I notice one pattern throughout all of these issues: All of them stem from incompetence or unprofessionalism of low level Aux. Services employees. Once a problem is escalated enough, it gets solved. I think management needs to get in the trenches and actually audit and supervise the work of their employees. I should not have to constantly fill out a comment card or complaint form to get an acceptable level of service from what truly is a company. In today’s job market, there is no reason to have employees who hate and are bad at their jobs.

Besides the obvious, what can be done about this? I think first and foremost we as customers need to be able to not be customers if we are not satisfied with the service we get. Find a way to opt out of parking, health and other fees. Don’t require freshmen experience to have certain meal plans, I would have much preferred to drop to a social 75.
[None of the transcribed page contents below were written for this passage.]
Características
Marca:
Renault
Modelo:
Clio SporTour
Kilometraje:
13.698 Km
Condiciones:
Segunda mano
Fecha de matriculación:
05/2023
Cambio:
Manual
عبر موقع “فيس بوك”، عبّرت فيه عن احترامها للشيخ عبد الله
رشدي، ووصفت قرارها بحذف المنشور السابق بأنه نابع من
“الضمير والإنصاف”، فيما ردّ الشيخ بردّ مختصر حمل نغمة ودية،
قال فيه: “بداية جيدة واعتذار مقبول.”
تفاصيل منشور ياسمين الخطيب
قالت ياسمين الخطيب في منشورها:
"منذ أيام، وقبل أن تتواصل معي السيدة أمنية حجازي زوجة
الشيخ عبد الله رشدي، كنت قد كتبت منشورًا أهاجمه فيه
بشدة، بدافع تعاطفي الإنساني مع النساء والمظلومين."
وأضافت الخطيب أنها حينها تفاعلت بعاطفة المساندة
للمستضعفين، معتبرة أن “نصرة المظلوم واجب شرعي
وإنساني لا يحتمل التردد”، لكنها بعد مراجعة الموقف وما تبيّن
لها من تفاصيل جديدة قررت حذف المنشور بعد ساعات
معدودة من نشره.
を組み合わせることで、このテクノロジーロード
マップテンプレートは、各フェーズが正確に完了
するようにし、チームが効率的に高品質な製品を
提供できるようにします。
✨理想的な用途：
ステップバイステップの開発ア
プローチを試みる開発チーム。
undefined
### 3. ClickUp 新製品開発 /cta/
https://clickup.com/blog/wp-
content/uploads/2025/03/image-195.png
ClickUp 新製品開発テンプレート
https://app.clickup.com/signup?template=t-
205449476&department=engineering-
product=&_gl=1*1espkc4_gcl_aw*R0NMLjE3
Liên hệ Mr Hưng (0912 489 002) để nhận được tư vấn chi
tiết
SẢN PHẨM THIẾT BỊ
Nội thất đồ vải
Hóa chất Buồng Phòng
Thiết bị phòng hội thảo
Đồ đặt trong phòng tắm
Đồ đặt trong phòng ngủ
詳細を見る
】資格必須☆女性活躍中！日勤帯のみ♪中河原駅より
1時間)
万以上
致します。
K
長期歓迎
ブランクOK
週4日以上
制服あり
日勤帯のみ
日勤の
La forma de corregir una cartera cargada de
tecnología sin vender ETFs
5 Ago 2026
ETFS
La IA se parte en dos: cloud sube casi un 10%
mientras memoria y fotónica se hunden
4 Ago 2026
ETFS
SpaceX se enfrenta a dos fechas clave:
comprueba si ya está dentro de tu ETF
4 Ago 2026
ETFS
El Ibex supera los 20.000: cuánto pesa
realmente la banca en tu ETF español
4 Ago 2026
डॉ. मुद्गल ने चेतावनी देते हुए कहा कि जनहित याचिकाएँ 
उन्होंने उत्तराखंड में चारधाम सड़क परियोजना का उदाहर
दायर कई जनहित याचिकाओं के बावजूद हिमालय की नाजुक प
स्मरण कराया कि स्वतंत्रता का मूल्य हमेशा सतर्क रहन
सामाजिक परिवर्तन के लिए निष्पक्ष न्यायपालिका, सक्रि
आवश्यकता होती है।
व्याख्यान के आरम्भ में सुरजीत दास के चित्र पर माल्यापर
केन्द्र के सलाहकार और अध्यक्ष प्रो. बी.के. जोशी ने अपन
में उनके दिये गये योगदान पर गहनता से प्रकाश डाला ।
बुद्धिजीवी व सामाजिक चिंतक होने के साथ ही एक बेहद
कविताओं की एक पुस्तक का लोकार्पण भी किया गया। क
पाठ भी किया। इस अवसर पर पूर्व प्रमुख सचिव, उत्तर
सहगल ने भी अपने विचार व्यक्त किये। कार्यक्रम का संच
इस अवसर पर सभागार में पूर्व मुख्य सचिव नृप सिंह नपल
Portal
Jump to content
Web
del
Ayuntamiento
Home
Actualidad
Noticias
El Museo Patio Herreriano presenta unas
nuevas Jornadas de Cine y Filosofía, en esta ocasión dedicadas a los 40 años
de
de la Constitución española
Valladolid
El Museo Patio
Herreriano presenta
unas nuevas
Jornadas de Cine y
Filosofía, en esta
Drop the automatic access that these departments get to our bursar accounts, make them charge us for things like a normal company does so that when they screw up we actually have recourse.

Bring in some competition. Restructure dining to not have a monopoly on campus but be in charge of disbursing the money from meal plans. Allow outside vendors to come in to locations on campus and run the place themselves. This would bring competition to the market, making it so lousy locations are not propped up by the better ones. Imagine if Woodruff were run by one company and Brittain by the other and you could choose based on which was better.

I think most importantly, both managers and customers need to be aware that there are systematic problems throughout the department and they both should make it clear that they are willing to communicate with each other and fix things.